# Como sincronizar dos motores DC 36V Reed



## ramonbarbera (Mar 2, 2007)

Estoy intentando sincronizar dos motores DC 36V los cuales para indicar su posición usan sensores Reed que producen un pulso, creo que de 12V, que lo envian al control individual que llevan esos motores para que el control los vaya contabilizando y sepa cuando llega a su destino y lo pare. Mi problema está en que tengo que sincronizar la velocidad de salida de dos motores, no pudiendo varian entre ellos mas de 5 o 6 pulsos en todo su trayecto, por tanto necesito algún circuito que compare el número de pulsos que se van produciendo en cada motor y que vaya parando el mas avanzado hasta que el otro motor lo alcance. ¿Conoceis algo que me pudiera servir o podriais orientarme de que hacer?
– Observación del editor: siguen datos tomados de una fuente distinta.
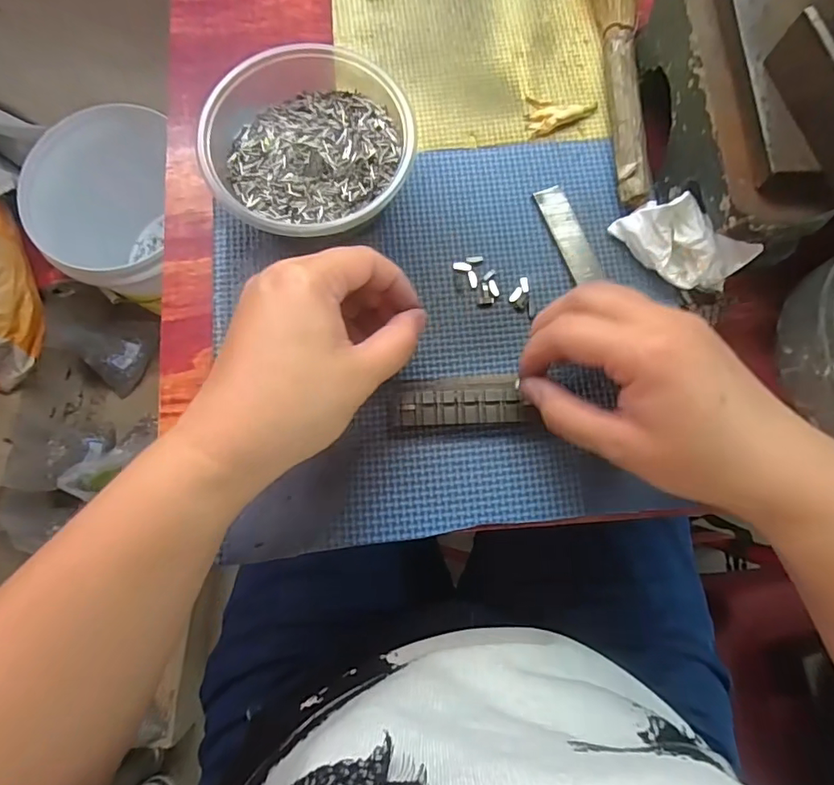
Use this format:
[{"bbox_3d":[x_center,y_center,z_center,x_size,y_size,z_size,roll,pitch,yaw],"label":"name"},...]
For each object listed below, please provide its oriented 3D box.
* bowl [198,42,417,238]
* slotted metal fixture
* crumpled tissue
[{"bbox_3d":[-0.061,-0.142,0.299,0.113,0.049,0.124,0,78,-1],"label":"bowl"},{"bbox_3d":[0.023,0.004,0.286,0.076,0.012,0.029,-1,78,1],"label":"slotted metal fixture"},{"bbox_3d":[0.150,-0.086,0.293,0.033,0.036,0.065,-38,81,-9],"label":"crumpled tissue"}]

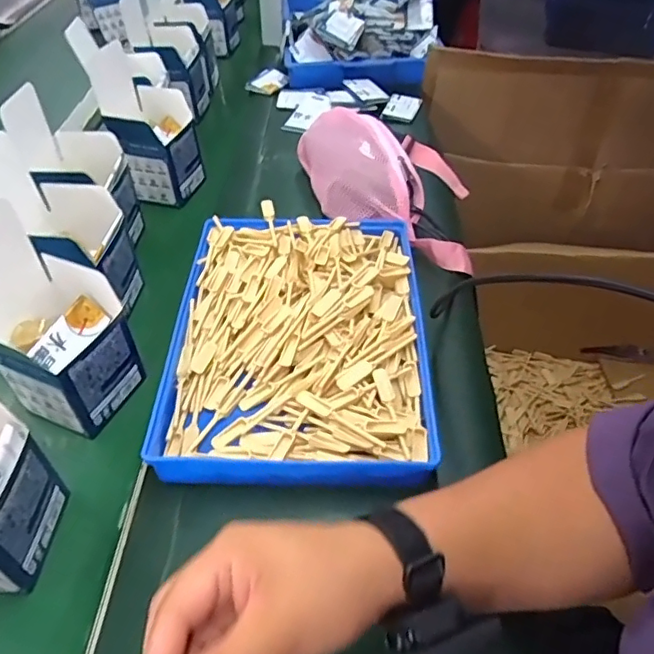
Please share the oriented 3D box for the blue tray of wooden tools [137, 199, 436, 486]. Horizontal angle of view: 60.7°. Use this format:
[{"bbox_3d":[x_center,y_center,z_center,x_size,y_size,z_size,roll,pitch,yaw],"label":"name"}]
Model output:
[{"bbox_3d":[-0.027,0.002,0.543,0.232,0.046,0.314,-3,48,4],"label":"blue tray of wooden tools"}]

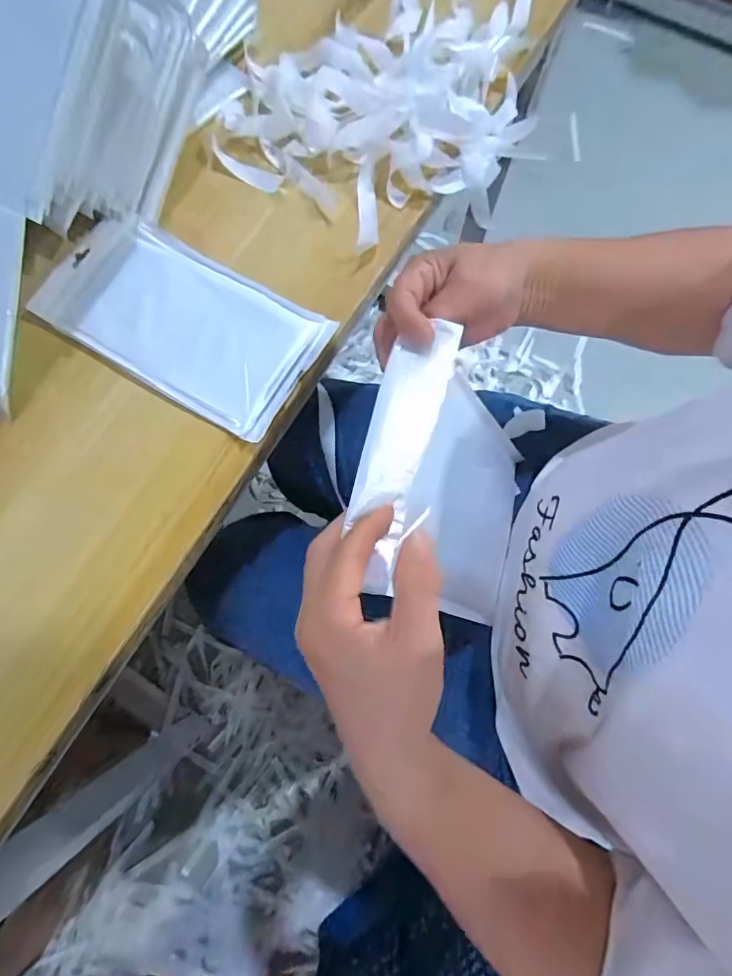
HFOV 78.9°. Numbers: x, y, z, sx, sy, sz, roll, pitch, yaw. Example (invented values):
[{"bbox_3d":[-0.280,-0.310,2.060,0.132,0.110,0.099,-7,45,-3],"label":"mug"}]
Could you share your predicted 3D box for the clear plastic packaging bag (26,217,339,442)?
[{"bbox_3d":[-0.163,-0.149,0.396,0.240,0.015,0.125,30,80,7],"label":"clear plastic packaging bag"}]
Gracias anticipadas.


----------



## Aristides (Mar 2, 2007)

Creo que  va a ser necesario, que un microcontrolador se encargue de la tarea.


----------



## ramonbarbera (Mar 3, 2007)

¿Sabes donde puedo encontrar información para realizar lo que me propones?. Ten en cuenta que mi única experiencia en micros es cuando programaba mis PIC16F84A o atmel AT90S8515 y para ello ya me daban la rutina a grabar hecha en alguna página de internet, creo que aun tengo el grabador por ahi en algun cajon . Me parece que estoy algo verde para realizar algo asi...


----------



## Aristides (Mar 3, 2007)

Fijate en el libro (PDF) "Control Industrial":

http://www.todomicrostamp.com/doc_manuales.php


----------



## tiopepe123 (Mar 3, 2007)

Para empezar lo mejor es no utilizar interruptores tipo ret, es una mala solucion, lentos, ruidosos, mecanicamente poco fiables.
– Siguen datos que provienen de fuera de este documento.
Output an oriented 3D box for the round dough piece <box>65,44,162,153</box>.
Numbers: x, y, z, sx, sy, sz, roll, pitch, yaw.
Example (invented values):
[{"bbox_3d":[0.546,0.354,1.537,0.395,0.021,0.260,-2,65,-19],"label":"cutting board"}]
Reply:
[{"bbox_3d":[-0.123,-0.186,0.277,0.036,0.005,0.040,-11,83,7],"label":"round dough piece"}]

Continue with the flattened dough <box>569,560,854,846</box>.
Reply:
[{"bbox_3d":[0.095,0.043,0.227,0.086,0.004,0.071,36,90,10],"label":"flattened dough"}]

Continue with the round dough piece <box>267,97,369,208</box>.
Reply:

Puedes utilizar metodos opticos o sensores de hall

Si tienes por ahi algun ventilador de PC roto o ruidoso podras encontrar en su interior un sensor de hall, antes de desoldarlo anota los patillajes.
El sensor de hall es un sensor magnetico que puede llegar facilmente hasta los 20khz y es completamente difital, no hay revotes..
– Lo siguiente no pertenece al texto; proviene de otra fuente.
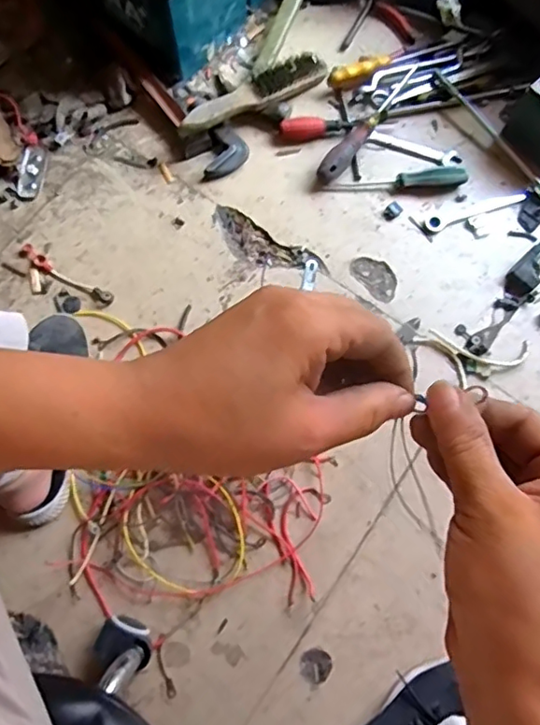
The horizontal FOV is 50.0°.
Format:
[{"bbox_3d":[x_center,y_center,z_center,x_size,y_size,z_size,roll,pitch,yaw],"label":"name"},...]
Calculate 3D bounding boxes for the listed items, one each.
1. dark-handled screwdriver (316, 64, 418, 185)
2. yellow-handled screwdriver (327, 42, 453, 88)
[{"bbox_3d":[0.136,-0.336,0.822,0.030,0.027,0.224,36,77,9],"label":"dark-handled screwdriver"},{"bbox_3d":[0.178,-0.441,0.855,0.191,0.032,0.032,-22,75,-6],"label":"yellow-handled screwdriver"}]

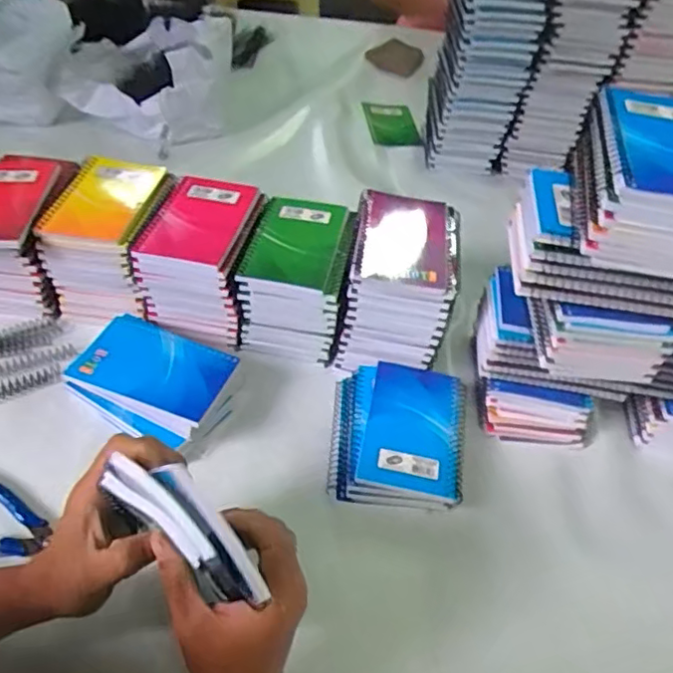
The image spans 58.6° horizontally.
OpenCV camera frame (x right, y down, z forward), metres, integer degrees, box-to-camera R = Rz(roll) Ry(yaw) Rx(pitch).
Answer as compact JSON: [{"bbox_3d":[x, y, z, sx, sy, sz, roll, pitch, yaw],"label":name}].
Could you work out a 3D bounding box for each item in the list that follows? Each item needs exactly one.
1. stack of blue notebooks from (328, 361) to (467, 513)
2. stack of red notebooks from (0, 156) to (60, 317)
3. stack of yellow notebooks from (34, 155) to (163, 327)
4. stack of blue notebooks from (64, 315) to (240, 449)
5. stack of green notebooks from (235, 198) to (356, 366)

Lara los opticos necesitas optoacopladores de ranura, son de tipo barrera.


Finalmente la mejor forma de contar pasos sonlos motores paso a paso.


----------



## ELCHAVO (Mar 4, 2007)

creo no es tan sencillo como lo plantean mis queridos compañeros.

en mi humilde punto de vista, yo creo que si realmente el proceso requiere que no se aleje 6 vueltas o mas de giro el uno del otro, entonces tiene que existir un sistema de control automatico que sense los dos motores en tiempo real y el vaya haciendo control PWM  en cada uno de ellos. pues imagino tambien que estos llevan inercaia por el peso que van a transportar .

toca observar varias variables en este problema que se ve simple pero que para mi no es asi de simple.

como se amarra el uno del otro ?? usan correas o algo asi entre ellos ?? o son independientes entre si ??? cuanto peso o para que se usaran ??? amplificadoranos por favor ese problema. y lo mas importante: realmente el sistema tiene que ser asi y no se puede modificar por un solo motor ??? o variacion mecanica ???


----------